The TIFR Centre for Applicable Mathematics is part of the School of Mathematics of the Tata Institute of Fundamental Research.

The centre originated from the school's efforts since the mid-1970s to develop areas in applicable mathematics. In fact, B. V. Sreekantan had proposed setting up this centre during the "Fifth Plan period". Along with the National Centre for Radio Astrophysics and the National Centre for Biological Sciences, the centre was established in the two decades following the 1970s.
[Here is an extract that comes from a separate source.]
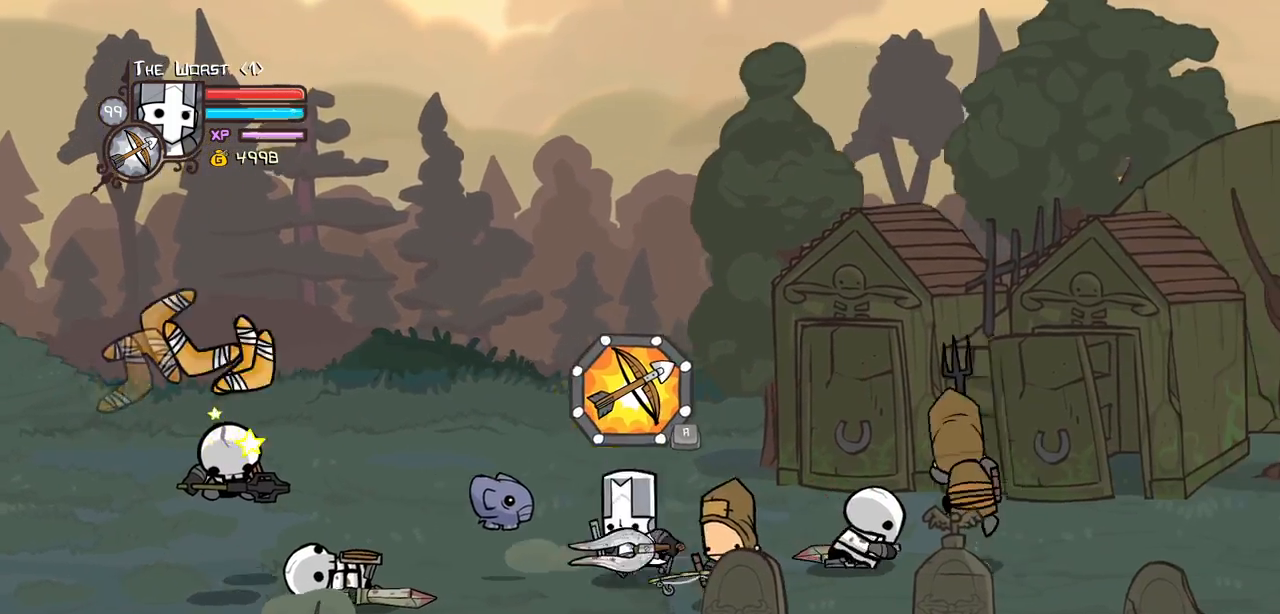
{"keys": ["heavy"], "events": [[50, "right", "up"], [100, "down", "up"], [150, "jump", "down"], [200, "heavy", "down"], [334, "jump", "up"], [384, "heavy", "up"], [434, "heavy", "down"], [434, "left", "up"]]}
Many renowned mathematicians from India and overseas have contributed to the centre's development.

Research and consulting 
At the centre, research at advanced level is currently pursued in both theoretical and numerical aspects of differential equations, especially the following subtopics:

 Applications of Nonlinear Functional Analysis in the Study of Differential Equations
 Control Aspects of Partial Differential Equations
 Hyperbolic Equations and Conservation Laws
 Homogenization and Solid Fluid Interactions
 Numerical Analysis of PDE (Special Reference to Atmospheric Dynamics)
Microlocal Analysis
The centre offers consulting at the individual and institutional levels in applying theory to engineering-related problems and in exposition of underlying mathematics.

Education and programs 
The centre has had an active role in training students in areas of applicable mathematics through the IISc-TIFR Joint Programme. Following the deemed university status of TIFR, the TIFR Centre has offered its own programs since 2004, which are:

 Ph.D.
 Integrated Ph.D. (M.Sc. and Ph.D.)
Among its other doctoral programs, the center has an integrated PhD program in mathematics. Eligible students for this program receive a monthly fellowship of Rs 21000. Admissions for this integrated program usually begins each year in August.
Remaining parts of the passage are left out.